What this means is that the monster of corruption is an intricate web involving those who would not appear as politicians and the real politicians, a fact which exposes the church as partial in this latest decree against politicians. If the politicians’ money is unholy, so should that of a policeman member of a church who extorts money from motorists; a school principal member of the congregation who embezzles school funds or a tenderpreneur who donates iron sheets or cements to the church.

The church’s moral high ground will remain questionable if they shun politicians’ money, but accepts donations from drug lords, child traffickers, con men and land grabbers who are not in the political arena but are silently pulling the strings from unknown locations. It will put the church in a situation where they will either set up their own anti-graft committees to determine and reject the morally decayed in the church or assume the role of God as the Biblically-stated supreme judge.

In a country where politicians have aided in building mega churches and donating parcels of land in the past, will it be morally upright for religious leaders to ban the same politicians from conducting harambees while still allowing their congregations to be housed in the same churches that were built by them? Will they bring down the church buildings; give the politicians back their parcels of land, iron sheets and cements?

It is immoral to benefit from what you denounce. Such a move will also require the church to remove the speck from its own eyes before pointing out the skeletons in the politicians’ cupboards, given past commissions of inquiries which implicated some churches as beneficiaries of land grabbing.
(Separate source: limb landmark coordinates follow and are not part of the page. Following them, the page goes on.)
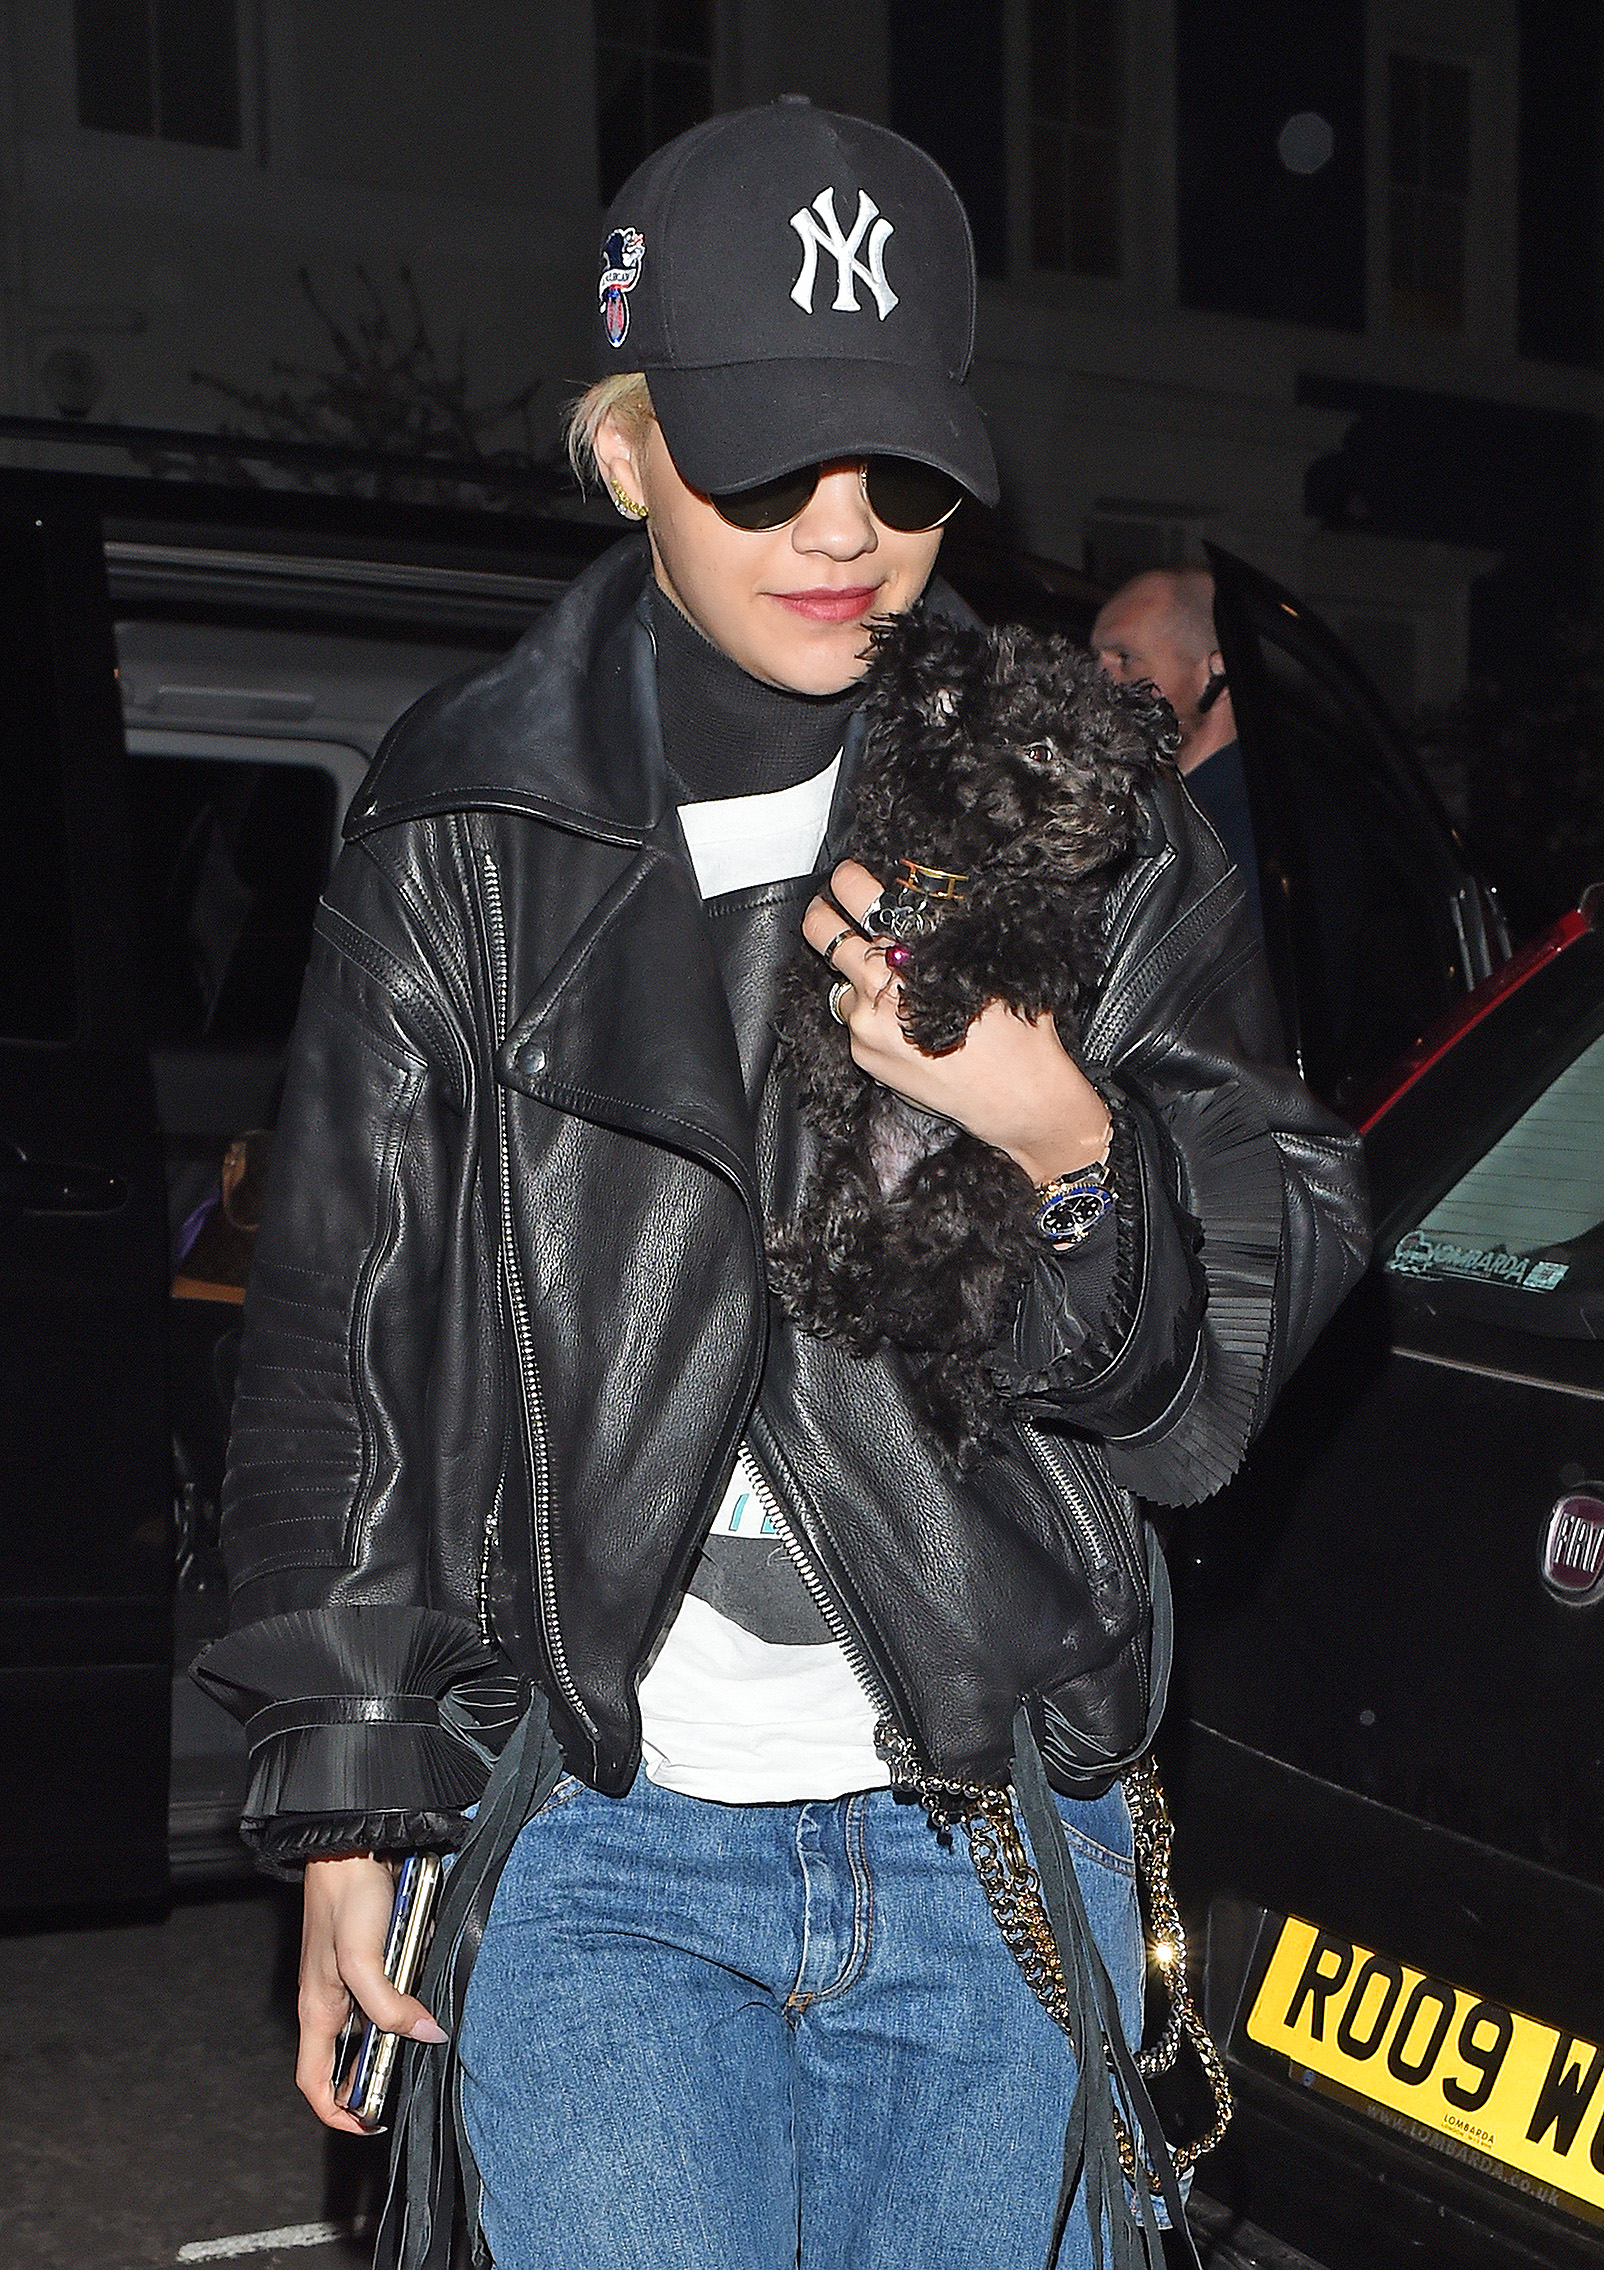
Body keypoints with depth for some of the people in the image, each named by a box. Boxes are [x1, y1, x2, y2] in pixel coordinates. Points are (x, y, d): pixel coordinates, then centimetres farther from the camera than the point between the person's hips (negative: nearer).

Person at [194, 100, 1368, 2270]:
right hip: (600, 1844, -1)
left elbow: (1243, 1353, 0)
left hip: (997, 1846, 2)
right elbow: (340, 1340, 4)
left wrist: (1072, 1148, -21)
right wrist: (346, 1806, 4)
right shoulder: (468, 834, -2)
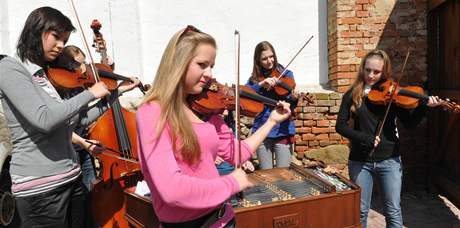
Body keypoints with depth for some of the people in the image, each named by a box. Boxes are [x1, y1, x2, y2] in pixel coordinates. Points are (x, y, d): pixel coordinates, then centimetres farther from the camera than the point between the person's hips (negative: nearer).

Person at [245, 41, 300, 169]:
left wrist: (293, 99, -26)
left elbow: (289, 106, -4)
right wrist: (261, 84, -21)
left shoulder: (286, 74, 2)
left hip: (283, 130, -1)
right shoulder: (255, 78, 6)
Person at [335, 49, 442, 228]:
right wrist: (364, 138, -19)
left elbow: (409, 123, -4)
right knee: (360, 211, 9)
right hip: (360, 161, 0)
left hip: (389, 160, 0)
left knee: (393, 212, 8)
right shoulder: (352, 94, 0)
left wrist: (424, 106, -20)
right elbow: (340, 125, -6)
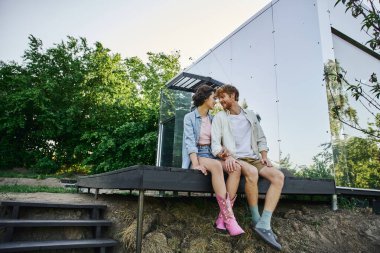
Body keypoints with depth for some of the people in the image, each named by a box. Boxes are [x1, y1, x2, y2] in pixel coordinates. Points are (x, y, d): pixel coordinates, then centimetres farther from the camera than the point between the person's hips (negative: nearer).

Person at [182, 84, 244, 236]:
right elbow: (190, 141, -12)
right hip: (197, 155, -5)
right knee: (216, 166, -37)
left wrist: (223, 149, -10)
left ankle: (223, 216, -28)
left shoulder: (213, 119, 18)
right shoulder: (190, 117, 2)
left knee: (236, 167, -25)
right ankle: (229, 217, -36)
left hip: (212, 155, 5)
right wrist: (196, 164, -26)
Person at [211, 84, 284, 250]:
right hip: (235, 159, -4)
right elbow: (215, 143, -5)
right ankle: (256, 220, -17)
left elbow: (261, 138, 18)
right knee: (252, 172, -37)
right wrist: (227, 156, -24)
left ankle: (264, 224, -27)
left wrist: (264, 156, 2)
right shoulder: (220, 117, 5)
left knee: (278, 176, -21)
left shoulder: (251, 115, 16)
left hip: (254, 158, 5)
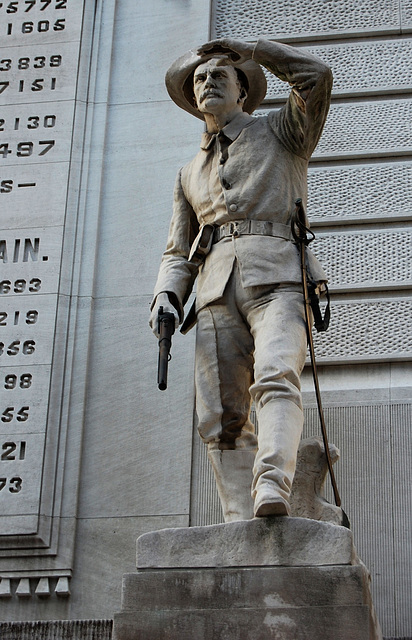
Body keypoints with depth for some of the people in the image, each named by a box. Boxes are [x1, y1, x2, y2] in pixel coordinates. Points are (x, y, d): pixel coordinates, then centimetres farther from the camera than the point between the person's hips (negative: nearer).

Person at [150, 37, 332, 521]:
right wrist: (165, 298, 6)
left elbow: (315, 75, 1)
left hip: (277, 281, -4)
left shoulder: (282, 133, 20)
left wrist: (247, 48, 13)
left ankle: (271, 491, -47)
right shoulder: (190, 175, 32)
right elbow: (178, 254, 28)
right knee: (221, 419, -10)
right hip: (217, 294, 4)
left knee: (275, 381, -29)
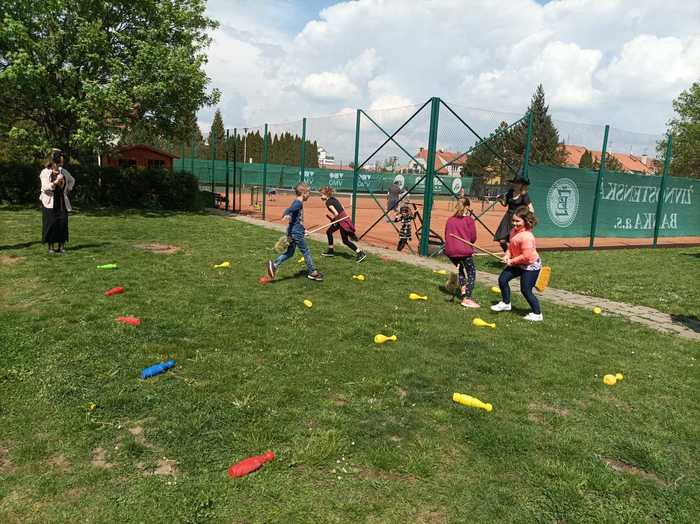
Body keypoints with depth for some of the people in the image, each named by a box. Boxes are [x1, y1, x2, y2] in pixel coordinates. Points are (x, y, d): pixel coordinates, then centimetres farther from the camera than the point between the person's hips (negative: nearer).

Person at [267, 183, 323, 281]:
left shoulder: (297, 202, 15)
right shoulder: (298, 202, -14)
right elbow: (289, 209, -34)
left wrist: (303, 229, 34)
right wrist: (286, 214, -56)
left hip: (294, 231, 9)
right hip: (296, 232, -9)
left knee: (290, 253, 12)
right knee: (306, 251, 4)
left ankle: (274, 264, 1)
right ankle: (312, 272, 15)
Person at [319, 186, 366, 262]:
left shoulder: (328, 202, -14)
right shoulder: (334, 199, 12)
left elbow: (336, 213, -23)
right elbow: (343, 208, 15)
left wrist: (333, 220, -4)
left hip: (342, 221, -10)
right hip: (344, 217, 10)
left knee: (345, 240, -3)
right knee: (329, 231, 20)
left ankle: (360, 253, -2)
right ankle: (330, 251, 29)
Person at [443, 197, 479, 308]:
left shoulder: (450, 220, 8)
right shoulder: (469, 220, -4)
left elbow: (446, 236, 12)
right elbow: (473, 238, -3)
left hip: (450, 251, 5)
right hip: (464, 251, -5)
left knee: (460, 269, 29)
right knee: (471, 272, 5)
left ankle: (463, 290, 25)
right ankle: (467, 299, -5)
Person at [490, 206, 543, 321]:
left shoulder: (526, 236, -30)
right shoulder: (514, 231, -2)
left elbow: (526, 256, -30)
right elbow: (511, 245, 13)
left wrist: (512, 261, -17)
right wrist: (507, 255, -7)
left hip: (530, 265, -9)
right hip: (517, 264, 9)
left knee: (526, 290, -3)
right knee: (502, 279, 10)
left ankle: (537, 314, 13)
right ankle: (506, 303, 29)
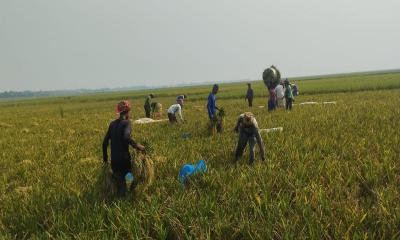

The church will also contend with the possibility of conducting a lifestyle audit about its leadership since we have religious leaders whose wealth are not commensurate to their income, let alone that of the church.

It is safe to say the public long lost hope in the church as an honest and true arbiter in the myriad challenges the country faces. This is not exonerating corrupt politicians from blame, but Christianity being the refuge for the afflicted and the hopeless, should, at every moment, champion justice and fairness.